(Collected data)
*** Begin section ***

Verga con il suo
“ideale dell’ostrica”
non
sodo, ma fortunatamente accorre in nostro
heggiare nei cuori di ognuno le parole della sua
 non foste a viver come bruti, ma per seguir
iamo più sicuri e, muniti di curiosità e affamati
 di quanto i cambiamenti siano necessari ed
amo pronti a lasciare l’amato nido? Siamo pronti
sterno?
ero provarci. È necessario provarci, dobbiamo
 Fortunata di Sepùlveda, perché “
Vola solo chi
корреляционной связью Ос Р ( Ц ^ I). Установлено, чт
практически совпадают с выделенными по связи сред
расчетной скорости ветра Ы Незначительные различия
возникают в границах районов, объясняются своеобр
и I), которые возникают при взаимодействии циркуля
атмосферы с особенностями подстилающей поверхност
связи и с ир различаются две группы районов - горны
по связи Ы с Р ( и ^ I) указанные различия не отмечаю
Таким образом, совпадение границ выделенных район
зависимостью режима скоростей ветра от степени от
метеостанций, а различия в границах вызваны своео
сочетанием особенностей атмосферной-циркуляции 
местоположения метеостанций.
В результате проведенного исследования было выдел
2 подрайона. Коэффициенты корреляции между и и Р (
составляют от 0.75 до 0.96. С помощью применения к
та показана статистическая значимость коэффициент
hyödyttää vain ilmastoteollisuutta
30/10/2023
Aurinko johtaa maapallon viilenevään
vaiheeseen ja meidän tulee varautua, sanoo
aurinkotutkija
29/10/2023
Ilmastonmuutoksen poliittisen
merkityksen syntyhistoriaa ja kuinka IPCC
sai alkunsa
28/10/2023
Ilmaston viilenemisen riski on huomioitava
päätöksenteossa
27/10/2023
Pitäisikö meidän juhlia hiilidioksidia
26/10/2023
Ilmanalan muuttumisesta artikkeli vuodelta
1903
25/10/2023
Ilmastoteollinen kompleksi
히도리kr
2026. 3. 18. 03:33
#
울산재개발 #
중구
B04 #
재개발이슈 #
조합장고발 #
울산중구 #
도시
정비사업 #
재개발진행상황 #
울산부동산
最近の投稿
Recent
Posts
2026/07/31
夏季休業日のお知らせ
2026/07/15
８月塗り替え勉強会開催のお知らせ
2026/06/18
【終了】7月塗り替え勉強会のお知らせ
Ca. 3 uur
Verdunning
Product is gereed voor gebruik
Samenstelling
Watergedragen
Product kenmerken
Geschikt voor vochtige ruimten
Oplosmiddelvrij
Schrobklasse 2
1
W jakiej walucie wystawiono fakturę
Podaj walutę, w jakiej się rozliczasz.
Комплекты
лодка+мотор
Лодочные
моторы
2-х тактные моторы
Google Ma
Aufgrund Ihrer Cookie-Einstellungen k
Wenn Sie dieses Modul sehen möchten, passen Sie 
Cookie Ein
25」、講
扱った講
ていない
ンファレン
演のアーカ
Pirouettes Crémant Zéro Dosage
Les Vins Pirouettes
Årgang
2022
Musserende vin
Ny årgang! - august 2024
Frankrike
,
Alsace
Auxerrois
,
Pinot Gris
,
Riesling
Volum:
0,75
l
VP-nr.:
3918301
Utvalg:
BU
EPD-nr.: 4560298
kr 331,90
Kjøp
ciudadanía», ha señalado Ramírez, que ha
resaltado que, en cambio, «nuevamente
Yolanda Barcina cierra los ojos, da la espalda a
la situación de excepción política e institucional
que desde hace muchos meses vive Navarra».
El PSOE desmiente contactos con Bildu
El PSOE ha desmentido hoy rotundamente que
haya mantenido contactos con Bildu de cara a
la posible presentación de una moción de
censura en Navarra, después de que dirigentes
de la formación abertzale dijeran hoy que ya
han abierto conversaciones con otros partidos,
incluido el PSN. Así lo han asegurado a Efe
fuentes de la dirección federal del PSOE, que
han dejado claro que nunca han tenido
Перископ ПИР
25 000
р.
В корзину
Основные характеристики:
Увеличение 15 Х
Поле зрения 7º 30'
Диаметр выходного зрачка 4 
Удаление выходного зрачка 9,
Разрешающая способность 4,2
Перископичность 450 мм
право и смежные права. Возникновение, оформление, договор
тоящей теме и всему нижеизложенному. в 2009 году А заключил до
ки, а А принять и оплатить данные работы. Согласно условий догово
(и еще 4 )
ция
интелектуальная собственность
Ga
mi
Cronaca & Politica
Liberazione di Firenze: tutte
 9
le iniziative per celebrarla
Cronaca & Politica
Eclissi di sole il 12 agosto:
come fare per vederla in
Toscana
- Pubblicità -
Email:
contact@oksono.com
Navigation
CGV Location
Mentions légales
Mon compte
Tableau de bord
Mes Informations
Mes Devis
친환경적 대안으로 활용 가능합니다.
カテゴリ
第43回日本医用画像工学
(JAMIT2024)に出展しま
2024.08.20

*** End section ***

Activity -
Repeat every line of the data above, unchanged and in the same order, from the first line to the last.

Answer to this exercise -
Verga con il suo
“ideale dell’ostrica”
non
sodo, ma fortunatamente accorre in nostro
heggiare nei cuori di ognuno le parole della sua
 non foste a viver come bruti, ma per seguir
iamo più sicuri e, muniti di curiosità e affamati
 di quanto i cambiamenti siano necessari ed
amo pronti a lasciare l’amato nido? Siamo pronti
sterno?
ero provarci. È necessario provarci, dobbiamo
 Fortunata di Sepùlveda, perché “
Vola solo chi
корреляционной связью Ос Р ( Ц ^ I). Установлено, чт
практически совпадают с выделенными по связи сред
расчетной скорости ветра Ы Незначительные различия
возникают в границах районов, объясняются своеобр
и I), которые возникают при взаимодействии циркуля
атмосферы с особенностями подстилающей поверхност
связи и с ир различаются две группы районов - горны
по связи Ы с Р ( и ^ I) указанные различия не отмечаю
Таким образом, совпадение границ выделенных район
зависимостью режима скоростей ветра от степени от
метеостанций, а различия в границах вызваны своео
сочетанием особенностей атмосферной-циркуляции 
местоположения метеостанций.
В результате проведенного исследования было выдел
2 подрайона. Коэффициенты корреляции между и и Р (
составляют от 0.75 до 0.96. С помощью применения к
та показана статистическая значимость коэффициент
hyödyttää vain ilmastoteollisuutta
30/10/2023
Aurinko johtaa maapallon viilenevään
vaiheeseen ja meidän tulee varautua, sanoo
aurinkotutkija
29/10/2023
Ilmastonmuutoksen poliittisen
merkityksen syntyhistoriaa ja kuinka IPCC
sai alkunsa
28/10/2023
Ilmaston viilenemisen riski on huomioitava
päätöksenteossa
27/10/2023
Pitäisikö meidän juhlia hiilidioksidia
26/10/2023
Ilmanalan muuttumisesta artikkeli vuodelta
1903
25/10/2023
Ilmastoteollinen kompleksi
히도리kr
2026. 3. 18. 03:33
#
울산재개발 #
중구
B04 #
재개발이슈 #
조합장고발 #
울산중구 #
도시
정비사업 #
재개발진행상황 #
울산부동산
最近の投稿
Recent
Posts
2026/07/31
夏季休業日のお知らせ
2026/07/15
８月塗り替え勉強会開催のお知らせ
2026/06/18
【終了】7月塗り替え勉強会のお知らせ
Ca. 3 uur
Verdunning
Product is gereed voor gebruik
Samenstelling
Watergedragen
Product kenmerken
Geschikt voor vochtige ruimten
Oplosmiddelvrij
Schrobklasse 2
1
W jakiej walucie wystawiono fakturę
Podaj walutę, w jakiej się rozliczasz.
Комплекты
лодка+мотор
Лодочные
моторы
2-х тактные моторы
Google Ma
Aufgrund Ihrer Cookie-Einstellungen k
Wenn Sie dieses Modul sehen möchten, passen Sie 
Cookie Ein
25」、講
扱った講
ていない
ンファレン
演のアーカ
Pirouettes Crémant Zéro Dosage
Les Vins Pirouettes
Årgang
2022
Musserende vin
Ny årgang! - august 2024
Frankrike
,
Alsace
Auxerrois
,
Pinot Gris
,
Riesling
Volum:
0,75
l
VP-nr.:
3918301
Utvalg:
BU
EPD-nr.: 4560298
kr 331,90
Kjøp
ciudadanía», ha señalado Ramírez, que ha
resaltado que, en cambio, «nuevamente
Yolanda Barcina cierra los ojos, da la espalda a
la situación de excepción política e institucional
que desde hace muchos meses vive Navarra».
El PSOE desmiente contactos con Bildu
El PSOE ha desmentido hoy rotundamente que
haya mantenido contactos con Bildu de cara a
la posible presentación de una moción de
censura en Navarra, después de que dirigentes
de la formación abertzale dijeran hoy que ya
han abierto conversaciones con otros partidos,
incluido el PSN. Así lo han asegurado a Efe
fuentes de la dirección federal del PSOE, que
han dejado claro que nunca han tenido
Перископ ПИР
25 000
р.
В корзину
Основные характеристики:
Увеличение 15 Х
Поле зрения 7º 30'
Диаметр выходного зрачка 4 
Удаление выходного зрачка 9,
Разрешающая способность 4,2
Перископичность 450 мм
право и смежные права. Возникновение, оформление, договор
тоящей теме и всему нижеизложенному. в 2009 году А заключил до
ки, а А принять и оплатить данные работы. Согласно условий догово
(и еще 4 )
ция
интелектуальная собственность
Ga
mi
Cronaca & Politica
Liberazione di Firenze: tutte
 9
le iniziative per celebrarla
Cronaca & Politica
Eclissi di sole il 12 agosto:
come fare per vederla in
Toscana
- Pubblicità -
Email:
contact@oksono.com
Navigation
CGV Location
Mentions légales
Mon compte
Tableau de bord
Mes Informations
Mes Devis
친환경적 대안으로 활용 가능합니다.
カテゴリ
第43回日本医用画像工学
(JAMIT2024)に出展しま
2024.08.20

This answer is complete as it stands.